▶ **Exercise prompt**
Write out the lines starting at the one containing "Sütik engedélyezése" and ending at the last line, changing "Farabi Programı Raporu" to "Farabi Program Report" and keeping everything else the same. Leave out the pictures.
-- Source material follows --
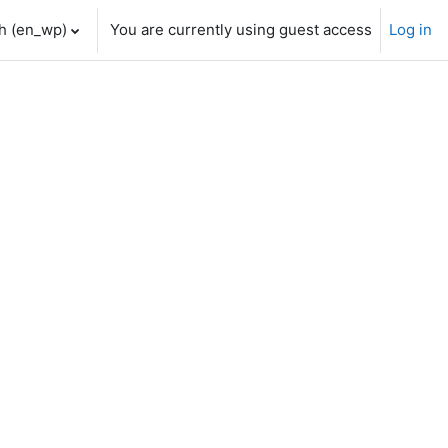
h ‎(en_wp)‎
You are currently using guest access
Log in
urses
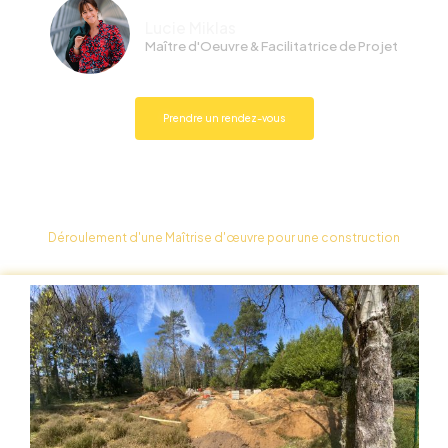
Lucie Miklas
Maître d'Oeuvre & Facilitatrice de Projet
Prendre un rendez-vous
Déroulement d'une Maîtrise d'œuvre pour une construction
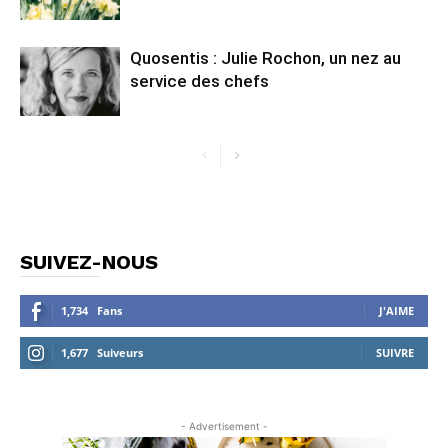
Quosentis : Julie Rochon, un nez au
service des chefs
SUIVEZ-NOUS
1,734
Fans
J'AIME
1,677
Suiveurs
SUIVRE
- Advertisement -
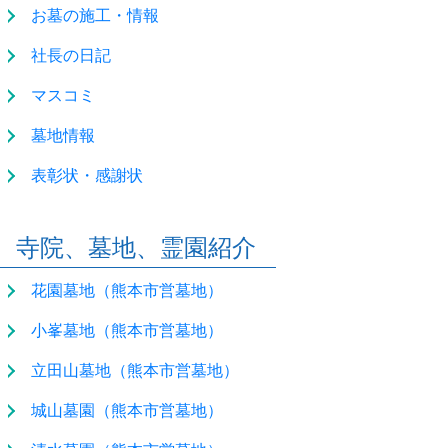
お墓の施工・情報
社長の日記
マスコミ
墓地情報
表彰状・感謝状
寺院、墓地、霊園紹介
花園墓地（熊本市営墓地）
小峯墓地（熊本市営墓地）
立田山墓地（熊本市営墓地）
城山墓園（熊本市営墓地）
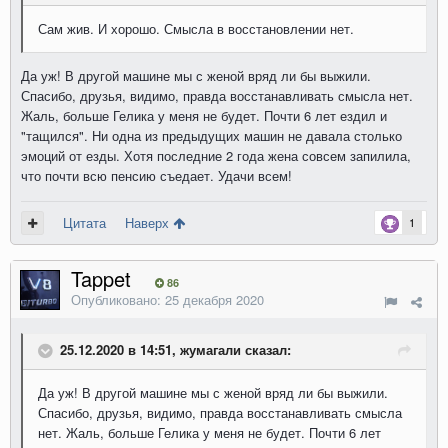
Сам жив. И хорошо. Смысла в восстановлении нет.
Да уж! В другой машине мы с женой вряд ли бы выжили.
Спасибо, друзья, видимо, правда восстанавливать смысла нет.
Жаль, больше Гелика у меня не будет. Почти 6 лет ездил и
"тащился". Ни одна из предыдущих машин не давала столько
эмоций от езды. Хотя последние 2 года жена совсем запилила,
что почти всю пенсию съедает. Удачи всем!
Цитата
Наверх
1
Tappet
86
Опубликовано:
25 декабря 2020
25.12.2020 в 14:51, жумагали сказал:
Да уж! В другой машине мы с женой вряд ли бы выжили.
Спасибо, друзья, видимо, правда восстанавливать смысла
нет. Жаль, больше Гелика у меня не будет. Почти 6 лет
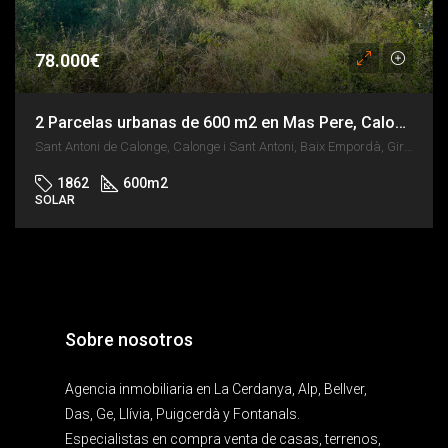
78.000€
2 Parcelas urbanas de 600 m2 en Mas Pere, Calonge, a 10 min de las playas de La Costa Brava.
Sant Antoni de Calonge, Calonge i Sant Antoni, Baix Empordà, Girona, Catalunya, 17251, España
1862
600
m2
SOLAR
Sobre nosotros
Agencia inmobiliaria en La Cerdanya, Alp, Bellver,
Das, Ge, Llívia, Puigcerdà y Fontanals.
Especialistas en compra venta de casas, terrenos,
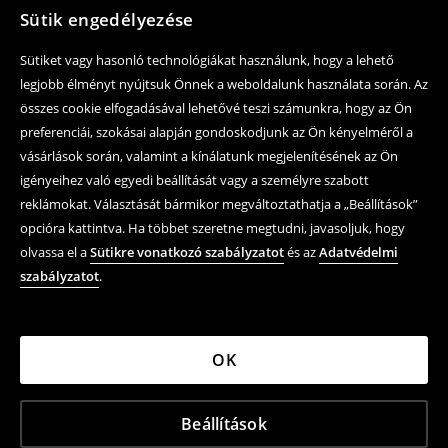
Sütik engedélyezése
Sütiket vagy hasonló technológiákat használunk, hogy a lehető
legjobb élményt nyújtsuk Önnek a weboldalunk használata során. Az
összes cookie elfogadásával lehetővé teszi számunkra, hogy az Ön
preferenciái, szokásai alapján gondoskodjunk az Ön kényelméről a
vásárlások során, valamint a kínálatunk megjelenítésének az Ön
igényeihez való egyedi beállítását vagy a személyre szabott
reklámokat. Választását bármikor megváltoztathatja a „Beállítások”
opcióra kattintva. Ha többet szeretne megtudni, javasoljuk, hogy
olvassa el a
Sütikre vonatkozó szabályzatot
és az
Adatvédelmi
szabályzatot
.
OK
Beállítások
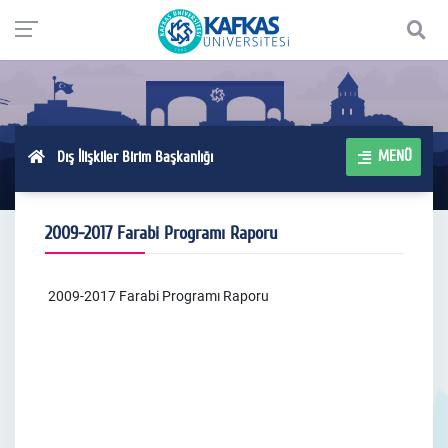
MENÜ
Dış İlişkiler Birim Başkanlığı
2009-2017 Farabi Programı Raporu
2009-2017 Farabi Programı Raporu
-- Source material concluded --
▶ **Output for this task**
Sütik engedélyezése
Sütiket vagy hasonló technológiákat használunk, hogy a lehető
legjobb élményt nyújtsuk Önnek a weboldalunk használata során. Az
összes cookie elfogadásával lehetővé teszi számunkra, hogy az Ön
preferenciái, szokásai alapján gondoskodjunk az Ön kényelméről a
vásárlások során, valamint a kínálatunk megjelenítésének az Ön
igényeihez való egyedi beállítását vagy a személyre szabott
reklámokat. Választását bármikor megváltoztathatja a „Beállítások”
opcióra kattintva. Ha többet szeretne megtudni, javasoljuk, hogy
olvassa el a
Sütikre vonatkozó szabályzatot
és az
Adatvédelmi
szabályzatot
.
OK
Beállítások
MENÜ
Dış İlişkiler Birim Başkanlığı
2009-2017 Farabi Program Report
2009-2017 Farabi Program Report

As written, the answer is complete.